O movimento popular liderado por um grupo de guerrilhas se propunha a libertar Cuba do domínio dos EUA em 1953, explica Deddeca. A adesão ao comunismo pós-Guerra Fria foi fundamental porque tudo o que Cuba desenvolveu se deve à União Soviética. O que sustentou a longa sobrevivência do regime comunista em Cuba foi o financiamento da União Soviética, diz. O regime de Fidel Castro erradicou problemas crônicos, melhorando substancialmente os setores de saúde e educação no país. "Foi uma revolução que garantiu condições de vida decente aos cubanos em troca de uma ditadura cerceadora. Com o fim da União Soviética, em 1991, o cenário se inverteu, com o aumento da pobreza, prostituição, desemprego. O perfil da ilha mudou completamente. Fidel se manteve por tantos anos no poder graças a ex-URSS, assim como outros líderes do Leste Europeu."

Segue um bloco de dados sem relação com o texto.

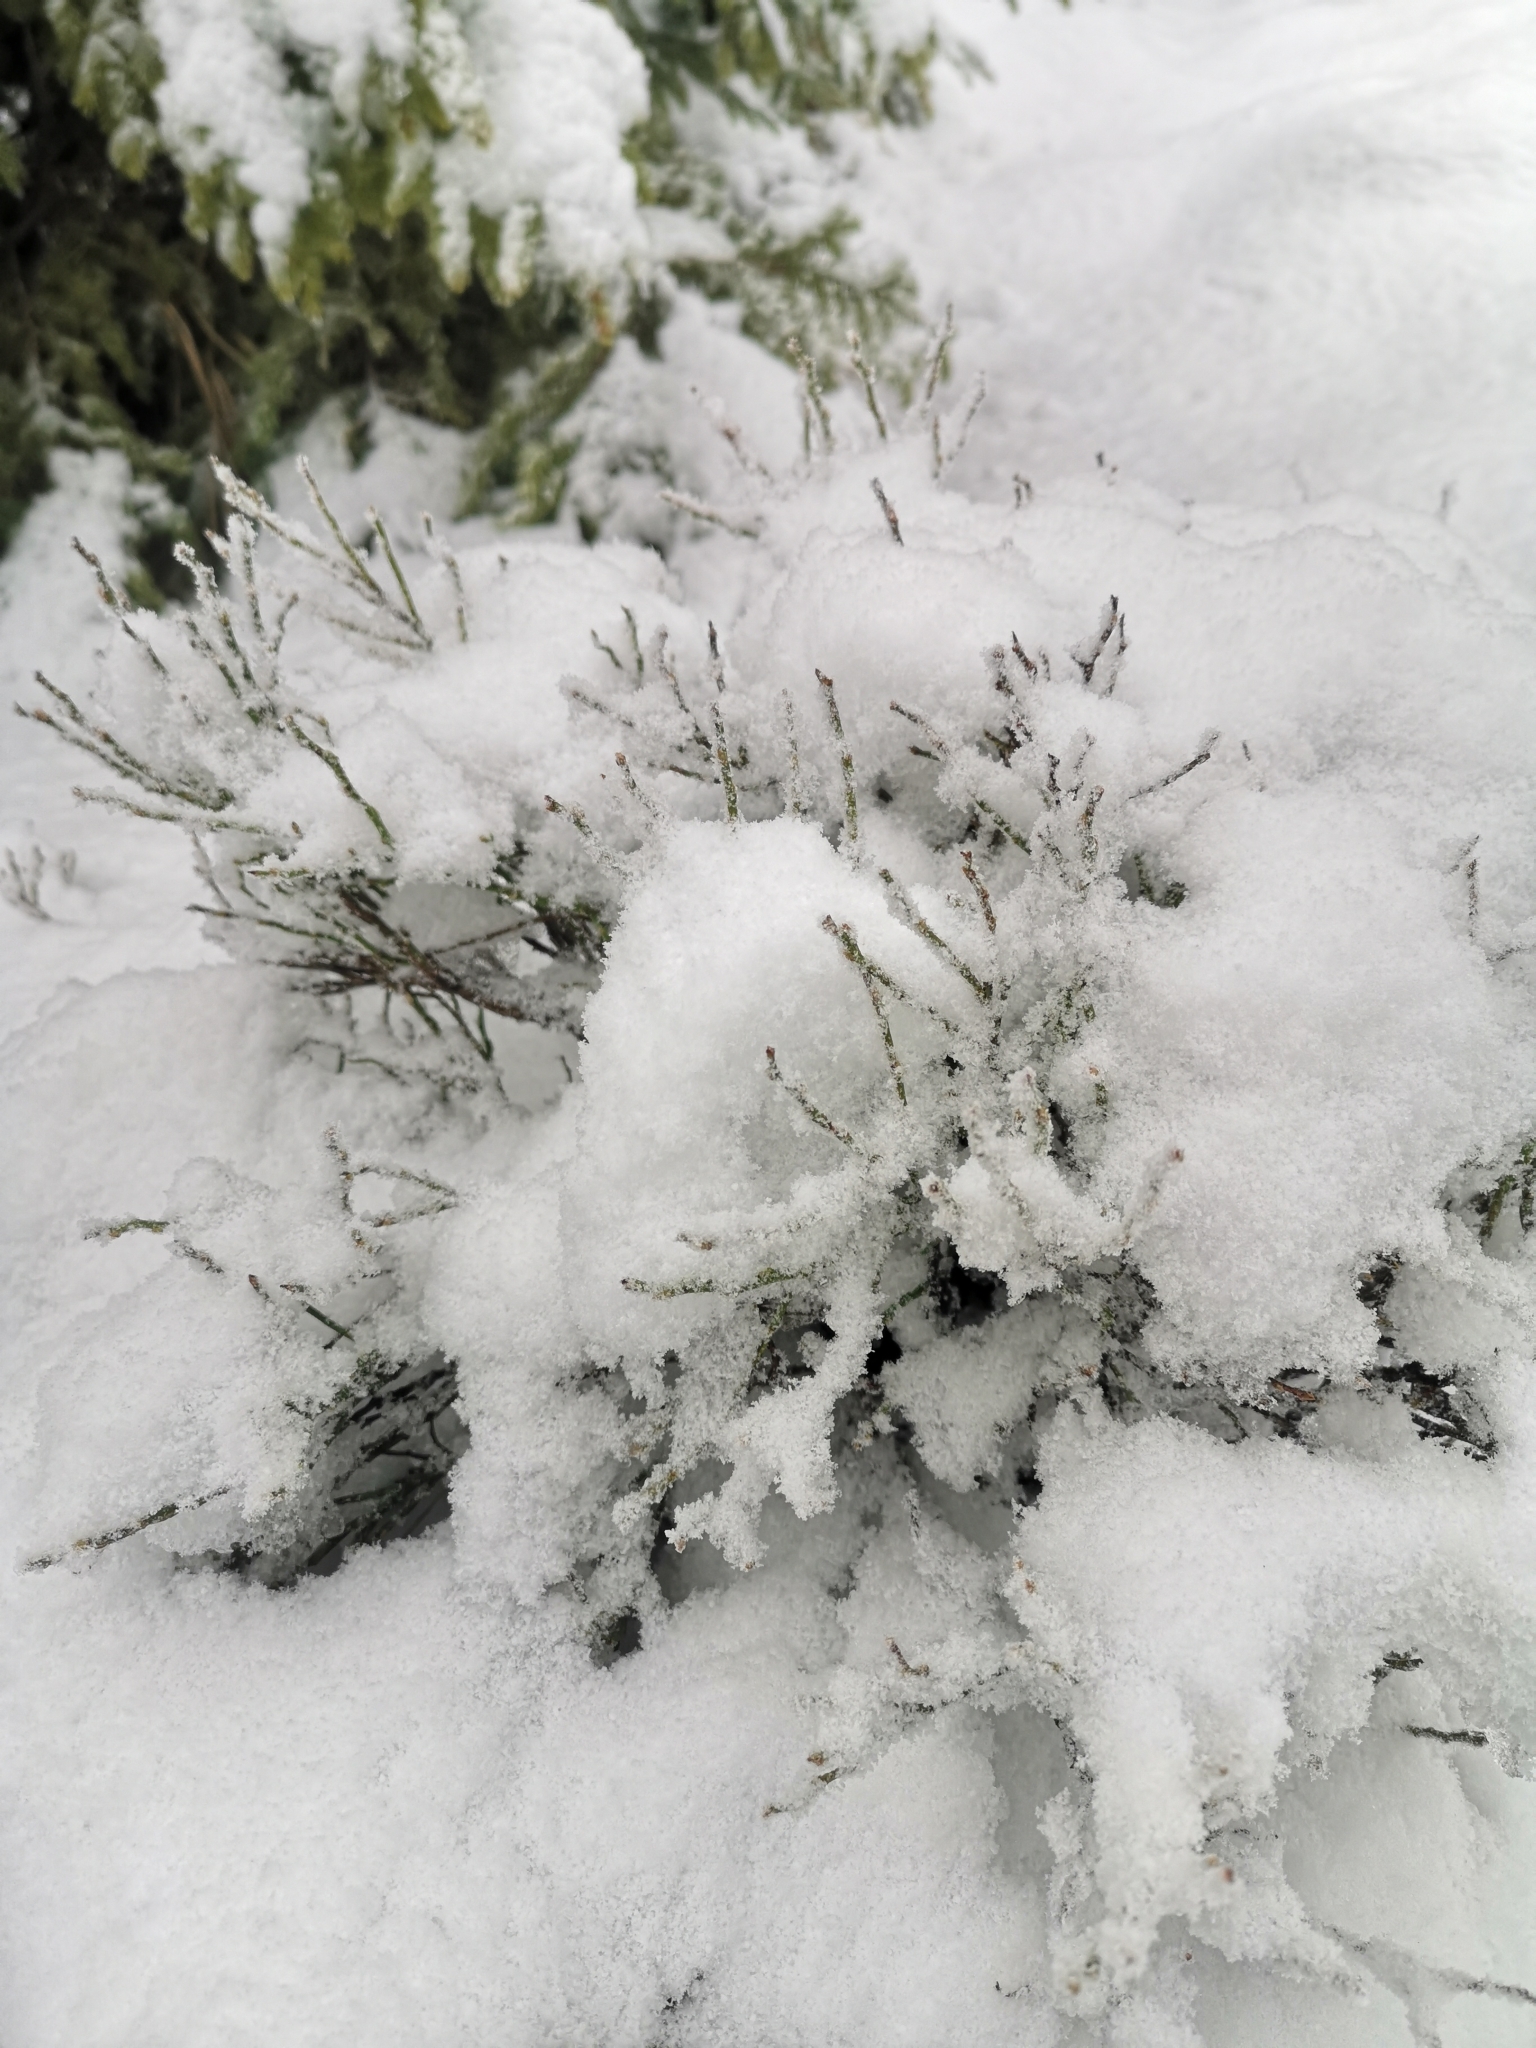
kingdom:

Oliveira considera que Fidel e seus companheiros de guerrilha representam a ruptura com um passado cubano que era praticamente colonial, no qual padrões de vida social e política semelhantes aos do Haiti eram a norma. "A elevação do nível intelectual do povo com a erradicação do analfabetismo e a democratização do acesso ao ensino superior, tudo isso – sem mencionar índices de desenvolvimento humano dos mais altos do hemisfério – são poderosas retribuições do regime à fidelidade da maior parte da população." Por outro lado, analisa Oliveira, o estatuto colonial cubano se refletia também na sua dimensão política. "A subserviência de sucessivos governos fantoches a serviço dos interesses dos investidores norte-americanos eram a regra. Com Fidel, o povo foi levado a vivenciar não só uma ruptura com os EUA, mas também o enfrentamento com aquela superpotência, no que pode ser considerada uma trajetória histórica da mais alta relevância, o que também acaba por se constituir num aglutinante social e fator de legitimação política do regime", afirma.